> Problem
Write what comes next in the news report on the U.N. panel's findings of war crimes in Syria, starting after its final sentence.

=== Exercise text ===

War crimes in Syria's five-year-old conflict are widespread and Syrian government forces and Islamic State militants continue to commit crimes against humanity in the face of inaction by the international community, a U.N.-backed panel said on Monday.

"Flagrant violations of human rights and international humanitarian law continue unabated, aggravated by blatant impunity," the U.N. Independent International Commission of Inquiry said in its latest report.

"The stipulations of relevant Security Council resolutions ... remain largely unheeded and unimplemented," it said. "Crimes against humanity continue to becommitted by government forces and by ISIS (Islamic State). War crimes are rampant."

The U.N. inquiry, composed of independent experts, has long denounced the use of starvation by both sides in the Syrian conflict as a weapon of war, and has a confidential list of suspected war criminals and military units from all sides which is kept in a U.N. safe in Geneva.

Syria hospital

The commission's chairman, Paulo Pinheiro, told reporters at U.N. headquarters that no warring party respects international humanitarian law.

"The fractured Syrian State is on the brink of collapse," the commission said in its 31-page report. "Indiscriminate and disproportionate attacks on the civilian population must be brought to an end."

"Government forces, anti-government armed groups and terrorist organizations employ sieges and consequent starvation, denial of humanitarian access and other forms of deprivation as instruments of war to force surrender or to extract political concessions," it said.

=== Information shown ===

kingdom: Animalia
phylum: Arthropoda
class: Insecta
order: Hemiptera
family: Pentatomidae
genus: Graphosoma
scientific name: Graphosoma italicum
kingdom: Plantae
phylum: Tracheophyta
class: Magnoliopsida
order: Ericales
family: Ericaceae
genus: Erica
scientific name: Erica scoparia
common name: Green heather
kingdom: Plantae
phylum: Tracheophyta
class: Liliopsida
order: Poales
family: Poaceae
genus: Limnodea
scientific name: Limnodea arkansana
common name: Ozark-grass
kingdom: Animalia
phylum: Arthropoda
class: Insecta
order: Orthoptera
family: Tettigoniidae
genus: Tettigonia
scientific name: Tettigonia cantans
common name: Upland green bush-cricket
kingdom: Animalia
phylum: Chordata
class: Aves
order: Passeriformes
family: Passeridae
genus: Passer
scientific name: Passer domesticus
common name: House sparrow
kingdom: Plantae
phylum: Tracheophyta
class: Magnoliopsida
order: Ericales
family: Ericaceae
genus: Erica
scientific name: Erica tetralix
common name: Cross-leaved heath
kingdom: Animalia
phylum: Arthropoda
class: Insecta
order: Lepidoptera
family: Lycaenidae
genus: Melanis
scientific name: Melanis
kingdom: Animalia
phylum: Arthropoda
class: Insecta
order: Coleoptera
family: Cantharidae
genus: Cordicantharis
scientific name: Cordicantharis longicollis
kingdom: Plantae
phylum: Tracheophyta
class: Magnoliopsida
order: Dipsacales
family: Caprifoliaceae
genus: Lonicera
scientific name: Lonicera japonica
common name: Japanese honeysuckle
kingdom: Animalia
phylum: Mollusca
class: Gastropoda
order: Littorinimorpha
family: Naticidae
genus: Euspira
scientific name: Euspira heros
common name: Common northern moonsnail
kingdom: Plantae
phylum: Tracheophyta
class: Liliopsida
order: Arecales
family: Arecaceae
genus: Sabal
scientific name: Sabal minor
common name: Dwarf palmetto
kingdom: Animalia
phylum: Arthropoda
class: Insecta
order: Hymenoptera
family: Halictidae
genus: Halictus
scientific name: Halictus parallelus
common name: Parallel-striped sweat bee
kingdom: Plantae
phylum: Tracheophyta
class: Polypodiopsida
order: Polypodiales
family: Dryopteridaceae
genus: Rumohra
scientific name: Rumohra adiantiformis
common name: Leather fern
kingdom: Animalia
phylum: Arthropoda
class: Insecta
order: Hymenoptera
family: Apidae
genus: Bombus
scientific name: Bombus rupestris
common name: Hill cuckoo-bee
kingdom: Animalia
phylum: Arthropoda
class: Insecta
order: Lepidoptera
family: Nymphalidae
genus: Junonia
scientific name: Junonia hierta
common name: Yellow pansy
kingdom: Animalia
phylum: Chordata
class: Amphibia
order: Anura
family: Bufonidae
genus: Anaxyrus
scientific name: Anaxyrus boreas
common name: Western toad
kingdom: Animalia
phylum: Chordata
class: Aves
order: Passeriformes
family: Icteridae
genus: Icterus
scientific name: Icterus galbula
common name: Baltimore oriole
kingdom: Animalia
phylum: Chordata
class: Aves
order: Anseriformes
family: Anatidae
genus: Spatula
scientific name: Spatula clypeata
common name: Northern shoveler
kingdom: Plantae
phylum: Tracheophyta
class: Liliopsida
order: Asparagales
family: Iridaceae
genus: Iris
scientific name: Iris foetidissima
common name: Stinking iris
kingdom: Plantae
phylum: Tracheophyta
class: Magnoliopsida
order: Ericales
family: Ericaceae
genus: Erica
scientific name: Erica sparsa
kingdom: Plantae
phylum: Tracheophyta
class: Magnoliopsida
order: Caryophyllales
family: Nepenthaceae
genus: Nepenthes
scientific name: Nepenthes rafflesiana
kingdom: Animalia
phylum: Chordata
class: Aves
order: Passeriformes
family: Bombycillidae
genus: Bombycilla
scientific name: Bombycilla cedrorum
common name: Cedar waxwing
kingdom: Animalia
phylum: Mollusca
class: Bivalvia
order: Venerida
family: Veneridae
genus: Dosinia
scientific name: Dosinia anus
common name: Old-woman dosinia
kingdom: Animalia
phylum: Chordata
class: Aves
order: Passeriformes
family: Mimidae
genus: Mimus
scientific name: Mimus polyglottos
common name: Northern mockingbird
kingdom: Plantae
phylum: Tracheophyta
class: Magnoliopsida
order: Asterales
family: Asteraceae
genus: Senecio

===

> Reply
"Civilians, who bear the brunt, serve as little more than pawns. Their suffering has been compounded by an absence of civilian protection," it added.

aleppo syria

The commission urged the 15-nation Security Council to refer the conflict in Syria to the International Criminal Court in The Hague or an ad hoc war crimes tribunal to ensure justice. Russia and China previously blocked a Western attempt to refer the conflict to the ICC.

Syria is not an ICC member so the only way the court could take it up is with a Security Council referral.

It said that all parties should distinguish between military and civilian targets, halt indiscriminate and disproportionate attacks, end sieges and guarantee unhindered access to humanitarian aid.

A draft U.S.-Russian plan calls for a cessation of hostilities in Syria to begin on Feb. 27 but to exclude Islamic State and al-Qaeda linked Nusra Front militants, two Western diplomatic sources said on Monday.

(Reporting by Louis Charbonneau; Editing by Chizu Nomiyama and W Simon)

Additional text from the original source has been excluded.